Cette année-là, Foodwatch avait suscité une vive émotion en France en publiant les résultats d'une étude selon laquelle 60% des aliments de grande consommation testés (riz, céréales, lentilles, couscous, pâtes), dont beaucoup de marques de distributeurs, étaient contaminés par ces dérivés d'hydrocarbures. Depuis, six acteurs de la distribution française, E. Leclerc, Carrefour, Lidl, Intermarché, Système U et Casino, ont pris des engagements pour réduire la contamination par les MOAH.
Leviers technologiques
Depuis 2017, l'Anses recommande aux fabricants d'emballages de revoir leur "procédé de fabrication" et "d’utiliser des encres d’impression, colles, additifs et auxiliaires technologiques exempts de MOAH dans le procédé de fabrication des emballages en papiers et cartons". L’agence conseille par ailleurs de conduire des études afin d’identifier les étapes qui conduisent à la création d’hydrocarbures d’huiles minérale lors du recyclage.
"Cela permettra d’identifier les leviers technologiques permettant de réduire la contamination des fibres recyclées", projette-t-elle.
Malgré ces recommandations, Foodwatch dénonce une absence de retour de la part des autorités sanitaires, tant françaises qu'européennes, et des industriels.
"Tout le monde est au courant des risqués liés aux MOAH, tout le monde a les moyens de les limiter, alors pourquoi tout le monde ne s’y engage pas?" s’étonne Camille Dorioz, de Foodwatch qui lance une pétition en France, en Allemagne et aux Pays-Bas pour que Nestlé et Danone s’engagent à vendre des produits sans aucun MOAH détectable.

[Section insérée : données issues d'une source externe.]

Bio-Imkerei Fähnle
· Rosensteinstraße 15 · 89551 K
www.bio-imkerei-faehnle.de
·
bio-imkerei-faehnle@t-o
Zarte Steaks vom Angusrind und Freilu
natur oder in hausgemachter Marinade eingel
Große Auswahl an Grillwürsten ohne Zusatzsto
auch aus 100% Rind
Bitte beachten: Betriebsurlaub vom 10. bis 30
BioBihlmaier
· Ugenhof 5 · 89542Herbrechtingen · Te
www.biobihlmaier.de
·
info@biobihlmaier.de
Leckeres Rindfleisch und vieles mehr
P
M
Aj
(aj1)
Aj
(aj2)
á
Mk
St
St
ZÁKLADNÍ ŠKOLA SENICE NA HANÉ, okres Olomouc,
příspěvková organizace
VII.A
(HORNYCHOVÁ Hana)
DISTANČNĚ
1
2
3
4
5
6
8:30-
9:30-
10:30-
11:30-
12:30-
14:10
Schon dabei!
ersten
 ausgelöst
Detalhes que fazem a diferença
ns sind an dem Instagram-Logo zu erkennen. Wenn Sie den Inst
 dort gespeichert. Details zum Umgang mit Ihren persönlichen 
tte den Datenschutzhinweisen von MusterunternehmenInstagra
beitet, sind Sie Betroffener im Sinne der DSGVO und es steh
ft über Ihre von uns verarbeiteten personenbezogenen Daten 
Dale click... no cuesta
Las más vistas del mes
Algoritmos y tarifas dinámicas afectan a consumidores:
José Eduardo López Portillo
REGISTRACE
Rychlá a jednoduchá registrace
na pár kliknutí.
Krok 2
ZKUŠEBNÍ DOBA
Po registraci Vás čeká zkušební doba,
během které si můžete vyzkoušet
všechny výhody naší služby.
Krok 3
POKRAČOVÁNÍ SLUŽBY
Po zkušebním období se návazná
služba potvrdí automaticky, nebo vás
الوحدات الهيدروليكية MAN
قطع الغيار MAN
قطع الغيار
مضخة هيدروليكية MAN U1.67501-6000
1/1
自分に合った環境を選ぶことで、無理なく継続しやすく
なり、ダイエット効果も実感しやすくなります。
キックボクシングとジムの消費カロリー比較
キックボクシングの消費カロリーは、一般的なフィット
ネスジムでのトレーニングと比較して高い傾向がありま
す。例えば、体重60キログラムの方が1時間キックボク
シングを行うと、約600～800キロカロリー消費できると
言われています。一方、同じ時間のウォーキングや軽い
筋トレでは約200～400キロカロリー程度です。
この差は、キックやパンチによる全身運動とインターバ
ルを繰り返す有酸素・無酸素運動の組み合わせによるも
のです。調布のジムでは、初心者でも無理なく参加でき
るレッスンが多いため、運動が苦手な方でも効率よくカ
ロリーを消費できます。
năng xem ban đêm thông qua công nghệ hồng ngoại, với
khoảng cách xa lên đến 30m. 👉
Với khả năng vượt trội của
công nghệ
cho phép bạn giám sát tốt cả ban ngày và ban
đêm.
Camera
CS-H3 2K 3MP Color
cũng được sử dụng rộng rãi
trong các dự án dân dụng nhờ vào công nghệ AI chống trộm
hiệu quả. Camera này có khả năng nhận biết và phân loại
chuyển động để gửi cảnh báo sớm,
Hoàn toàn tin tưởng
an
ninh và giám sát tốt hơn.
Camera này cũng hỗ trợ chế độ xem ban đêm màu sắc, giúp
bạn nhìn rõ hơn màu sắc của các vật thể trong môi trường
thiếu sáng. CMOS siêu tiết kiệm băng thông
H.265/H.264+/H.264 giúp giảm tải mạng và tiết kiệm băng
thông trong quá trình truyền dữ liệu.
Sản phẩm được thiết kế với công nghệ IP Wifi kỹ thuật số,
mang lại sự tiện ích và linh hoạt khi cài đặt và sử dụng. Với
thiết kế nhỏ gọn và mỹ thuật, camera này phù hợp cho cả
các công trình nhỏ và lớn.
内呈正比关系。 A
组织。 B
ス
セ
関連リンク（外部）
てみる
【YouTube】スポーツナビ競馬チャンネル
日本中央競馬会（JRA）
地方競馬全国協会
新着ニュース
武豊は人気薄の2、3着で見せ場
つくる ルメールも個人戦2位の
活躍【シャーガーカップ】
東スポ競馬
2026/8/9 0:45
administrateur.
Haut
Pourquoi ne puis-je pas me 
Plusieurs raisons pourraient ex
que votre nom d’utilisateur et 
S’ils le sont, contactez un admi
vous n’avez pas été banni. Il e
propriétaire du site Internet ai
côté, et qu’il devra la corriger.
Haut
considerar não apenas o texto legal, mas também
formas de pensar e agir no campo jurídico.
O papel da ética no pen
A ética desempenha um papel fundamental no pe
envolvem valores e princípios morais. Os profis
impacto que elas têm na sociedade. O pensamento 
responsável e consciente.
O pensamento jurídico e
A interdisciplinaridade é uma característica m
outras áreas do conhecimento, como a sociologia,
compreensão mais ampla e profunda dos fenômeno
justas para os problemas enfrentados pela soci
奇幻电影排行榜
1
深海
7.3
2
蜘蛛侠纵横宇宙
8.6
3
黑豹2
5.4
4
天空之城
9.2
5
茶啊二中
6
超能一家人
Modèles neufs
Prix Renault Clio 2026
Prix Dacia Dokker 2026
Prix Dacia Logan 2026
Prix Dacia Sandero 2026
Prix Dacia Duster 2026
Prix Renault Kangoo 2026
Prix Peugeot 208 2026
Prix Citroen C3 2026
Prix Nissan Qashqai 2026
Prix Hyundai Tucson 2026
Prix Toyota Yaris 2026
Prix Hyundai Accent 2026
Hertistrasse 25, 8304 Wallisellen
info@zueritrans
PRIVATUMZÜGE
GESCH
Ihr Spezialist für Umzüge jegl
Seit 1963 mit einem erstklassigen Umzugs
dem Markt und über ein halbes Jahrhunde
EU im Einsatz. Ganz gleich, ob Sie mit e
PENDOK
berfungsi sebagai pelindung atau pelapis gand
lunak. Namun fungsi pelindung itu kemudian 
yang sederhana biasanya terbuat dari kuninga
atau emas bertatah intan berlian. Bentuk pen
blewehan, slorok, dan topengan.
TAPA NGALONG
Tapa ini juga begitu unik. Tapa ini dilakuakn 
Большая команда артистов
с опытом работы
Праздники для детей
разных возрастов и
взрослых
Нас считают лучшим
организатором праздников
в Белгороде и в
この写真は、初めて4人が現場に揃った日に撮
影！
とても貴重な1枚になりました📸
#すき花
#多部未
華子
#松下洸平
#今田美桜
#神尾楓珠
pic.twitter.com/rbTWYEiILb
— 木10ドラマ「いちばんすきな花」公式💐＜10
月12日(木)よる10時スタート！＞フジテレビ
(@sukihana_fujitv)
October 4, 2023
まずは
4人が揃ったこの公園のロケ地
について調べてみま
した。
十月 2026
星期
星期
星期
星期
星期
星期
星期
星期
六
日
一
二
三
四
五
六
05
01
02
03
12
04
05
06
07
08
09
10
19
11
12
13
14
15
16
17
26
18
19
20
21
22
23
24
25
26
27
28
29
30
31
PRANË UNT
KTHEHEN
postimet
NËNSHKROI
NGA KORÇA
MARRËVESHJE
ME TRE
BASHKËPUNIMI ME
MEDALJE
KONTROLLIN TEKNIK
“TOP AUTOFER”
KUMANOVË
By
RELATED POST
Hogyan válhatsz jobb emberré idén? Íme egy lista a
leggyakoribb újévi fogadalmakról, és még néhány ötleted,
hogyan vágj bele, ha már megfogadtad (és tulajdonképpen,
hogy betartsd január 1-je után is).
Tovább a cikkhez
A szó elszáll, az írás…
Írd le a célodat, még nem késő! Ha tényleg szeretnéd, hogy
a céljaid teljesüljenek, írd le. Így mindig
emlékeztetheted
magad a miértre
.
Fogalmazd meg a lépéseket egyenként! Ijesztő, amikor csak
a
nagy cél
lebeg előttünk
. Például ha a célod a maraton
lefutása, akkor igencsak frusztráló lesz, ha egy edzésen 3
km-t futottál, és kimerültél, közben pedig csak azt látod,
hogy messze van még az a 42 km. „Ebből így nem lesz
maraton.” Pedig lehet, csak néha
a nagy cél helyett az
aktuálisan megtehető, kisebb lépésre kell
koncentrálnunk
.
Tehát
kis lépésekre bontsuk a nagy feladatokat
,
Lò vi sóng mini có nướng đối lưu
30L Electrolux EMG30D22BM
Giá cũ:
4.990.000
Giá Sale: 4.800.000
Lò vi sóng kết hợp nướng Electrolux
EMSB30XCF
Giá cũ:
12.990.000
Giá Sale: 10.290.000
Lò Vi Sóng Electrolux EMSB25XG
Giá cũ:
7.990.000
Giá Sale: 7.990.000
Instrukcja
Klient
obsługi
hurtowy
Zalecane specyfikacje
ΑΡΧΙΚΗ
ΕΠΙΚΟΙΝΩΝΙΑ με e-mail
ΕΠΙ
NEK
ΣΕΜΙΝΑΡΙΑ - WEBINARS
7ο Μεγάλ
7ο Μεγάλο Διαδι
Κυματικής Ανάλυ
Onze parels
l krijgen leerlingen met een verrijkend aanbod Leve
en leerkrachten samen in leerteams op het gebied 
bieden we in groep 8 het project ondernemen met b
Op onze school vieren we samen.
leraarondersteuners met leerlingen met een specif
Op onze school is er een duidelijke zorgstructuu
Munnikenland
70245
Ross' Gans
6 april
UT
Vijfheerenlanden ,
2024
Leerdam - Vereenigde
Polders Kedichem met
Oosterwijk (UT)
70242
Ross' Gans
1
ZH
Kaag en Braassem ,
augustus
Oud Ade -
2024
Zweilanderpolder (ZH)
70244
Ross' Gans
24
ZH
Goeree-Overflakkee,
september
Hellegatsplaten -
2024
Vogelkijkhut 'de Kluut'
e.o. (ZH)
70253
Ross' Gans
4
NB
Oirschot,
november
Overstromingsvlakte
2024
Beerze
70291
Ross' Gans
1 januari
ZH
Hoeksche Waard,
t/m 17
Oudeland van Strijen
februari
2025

Nestlé a assuré comprendre "que le rapport Foodwatch puisse susciter des inquiétudes chez les parents" et a affirmé que le groupe allait travailler avec l’ONG "afin de mieux comprendre leurs conclusions". Danone en revanche a répliqué dans un communiqué ne pas utiliser "de composé d'huiles minérales dans nos recettes. Nous contrôlons régulièrement leur éventuelle présence dans nos produits dans le cadre de nos plans de vigilance depuis plusieurs années", a ajouté le groupe qui assure que ses "standards internes imposent des contrôles extrêmement rigoureux qui vont au-delà de la réglementation applicable".